17 Toen werd de tabernakel afgenomen, en de zonen van Gerson, en de zonen van Merari togen op, dragende den tabernakel.

18 Daarna toog de banier van het leger van Ruben, naar hun heiren; en over zijn heir was Elizur, de zoon van Sedeur.

19 En over het heir van den stam der kinderen van Simeon was Selumiel, de zoon van Zurisaddai.

20 En over het heir van den stam der kinderen van Gad was Eljasaf, de zoon van Dehuel.

21 Toen togen op de Kohathieten, dragende het heiligdom; en de anderen richtten den tabernakel op, tegen dat dezen kwamen.

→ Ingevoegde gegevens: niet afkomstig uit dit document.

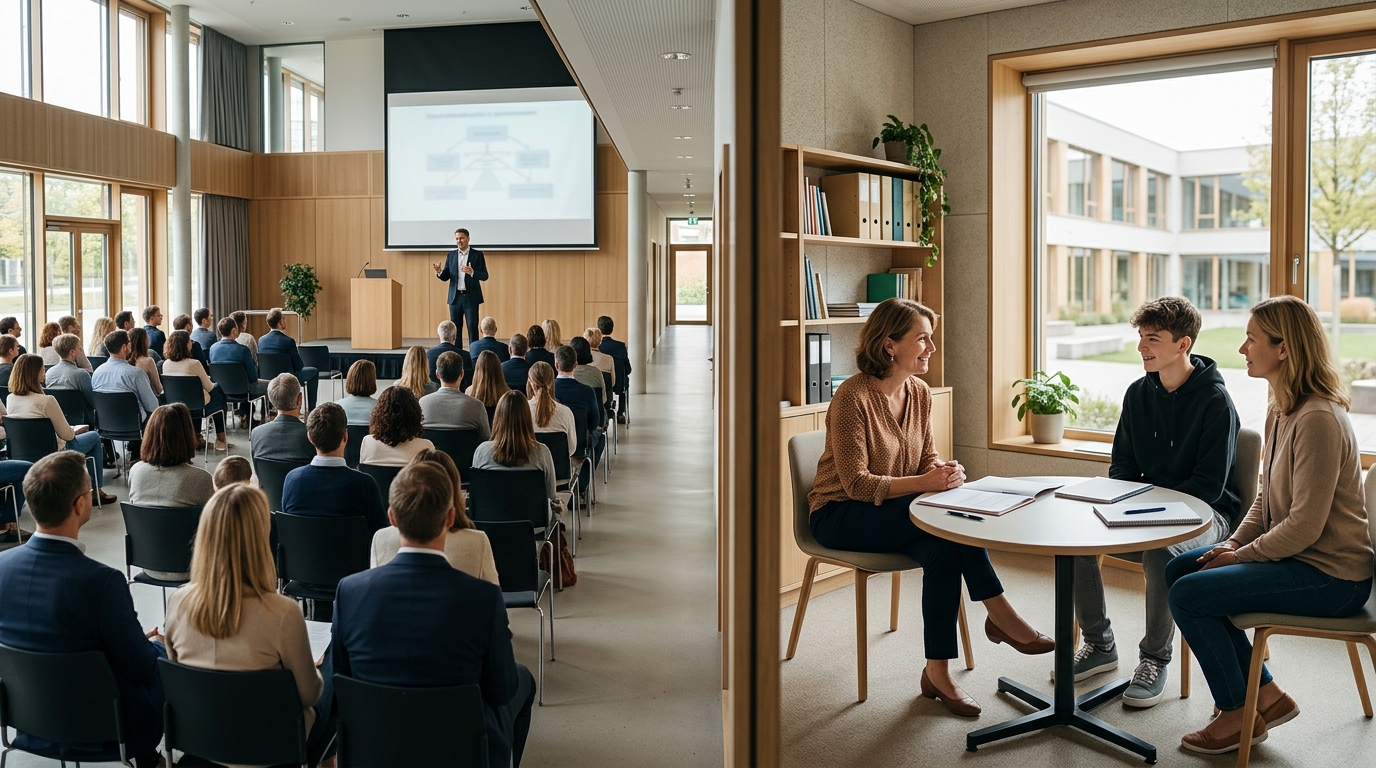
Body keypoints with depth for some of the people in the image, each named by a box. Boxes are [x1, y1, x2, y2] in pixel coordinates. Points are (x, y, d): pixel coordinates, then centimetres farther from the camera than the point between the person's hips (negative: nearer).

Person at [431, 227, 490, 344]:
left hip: (471, 297, -3)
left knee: (472, 327, -4)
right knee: (455, 329, 5)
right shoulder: (451, 255, 10)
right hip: (455, 297, 3)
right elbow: (445, 277, 9)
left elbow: (484, 276, -4)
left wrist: (472, 272, -23)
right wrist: (439, 272, -14)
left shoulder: (477, 255, 1)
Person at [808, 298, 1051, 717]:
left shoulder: (919, 393, 3)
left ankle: (938, 671, -24)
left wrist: (944, 471, -17)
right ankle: (1001, 613, -19)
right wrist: (924, 483, -33)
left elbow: (927, 458, 9)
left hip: (896, 512, 7)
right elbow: (856, 483, -22)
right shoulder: (853, 396, -20)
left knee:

22 Daarna toog op de banier van het leger der kinderen van Efraim, naar hun heiren; en over het heir was Elisama, de zoon van Ammihud.

23 En over het heir van den stam der kinderen van Manasse was Gamaliel, de zoon van Pedazur.

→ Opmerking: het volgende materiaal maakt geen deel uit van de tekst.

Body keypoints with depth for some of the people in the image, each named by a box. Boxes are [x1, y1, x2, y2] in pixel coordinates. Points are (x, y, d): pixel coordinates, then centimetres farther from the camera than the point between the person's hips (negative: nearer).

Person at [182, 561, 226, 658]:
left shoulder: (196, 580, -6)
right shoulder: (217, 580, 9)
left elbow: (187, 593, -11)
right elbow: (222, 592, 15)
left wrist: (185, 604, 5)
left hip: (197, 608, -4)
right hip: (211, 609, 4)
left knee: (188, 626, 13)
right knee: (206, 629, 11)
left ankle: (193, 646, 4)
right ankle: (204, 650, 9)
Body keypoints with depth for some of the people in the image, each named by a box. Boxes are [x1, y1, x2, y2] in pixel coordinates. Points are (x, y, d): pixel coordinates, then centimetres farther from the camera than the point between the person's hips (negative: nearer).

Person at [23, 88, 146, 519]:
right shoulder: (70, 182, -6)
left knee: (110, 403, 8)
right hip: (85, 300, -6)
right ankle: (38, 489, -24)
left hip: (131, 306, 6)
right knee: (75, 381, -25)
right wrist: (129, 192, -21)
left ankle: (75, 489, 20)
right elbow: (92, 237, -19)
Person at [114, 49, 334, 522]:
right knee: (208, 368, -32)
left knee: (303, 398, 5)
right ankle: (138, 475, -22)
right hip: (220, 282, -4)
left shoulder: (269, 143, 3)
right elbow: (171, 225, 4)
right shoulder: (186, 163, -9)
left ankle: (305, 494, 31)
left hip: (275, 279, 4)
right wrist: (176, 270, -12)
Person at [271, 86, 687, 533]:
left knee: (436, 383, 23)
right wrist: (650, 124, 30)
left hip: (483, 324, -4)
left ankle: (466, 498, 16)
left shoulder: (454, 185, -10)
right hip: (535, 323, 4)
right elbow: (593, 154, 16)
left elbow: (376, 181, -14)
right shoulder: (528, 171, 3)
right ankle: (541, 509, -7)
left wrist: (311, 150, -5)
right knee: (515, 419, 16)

24 En over het heir van den stam der kinderen van Benjamin was Abidan, de zoon van Gideoni.

25 Toen toog op de banier van het leger der kinderen van Dan, samensluitende al de legers, naar hun heiren; en over zijn heir was Ahiezer de zoon van Ammisaddai.

26 En over het heir van den stam der kinderen van Aser was Pagiel, de zoon van Ochran.

27 En over het heir van den stam der kinderen van Nafthali was Ahira, de zoon van Enan.

28 Dit waren de tochten der kinderen Israels, naar hun heiren, als zij reisden.

29 Mozes nu zeide tot Hobab, den zoon van Rehuel, den Midianiet, den schoonvader van Mozes: Wij reizen naar die plaats, van welke de HEERE gezegd heeft: Ik zal u die geven; ga met ons, en wij zullen u weldoen, want de HEERE heeft over Israel het goede gesproken.

30 Doch hij zeide tot hem: Ik zal niet gaan; maar ik zal naar mijn land en naar mijn maagschap gaan.

31 En hij zeide: Verlaat ons toch niet; want dewijl gij weet, dat wij ons legeren in de woestijn, zo zult gij ons tot ogen zijn.

32 En het zal geschieden, als gij met ons zult gaan, en het goede geschieden zal, waarmede de HEERE bij ons weldoen zal, dat wij u ook weldoen zullen.

33 Zo togen zij drie dagreizen van den berg des HEEREN; en de ark des verbonds des HEEREN reisde voor hun aangezicht drie dagreizen, om voor hen een rustplaats uit te speuren.

34 En de wolk des HEEREN was des daags over hen, als zij uit het leger verreisden.

35 Het geschiedde nu in het optrekken van de ark, dat Mozes zeide: Sta op, HEERE! en laat Uw vijanden verstrooid worden, en Uw haters van Uw aangezicht vlieden!

36 En als zij rustte, zeide hij: Kom weder, HEERE! tot de tien duizenden der duizenden van Israel!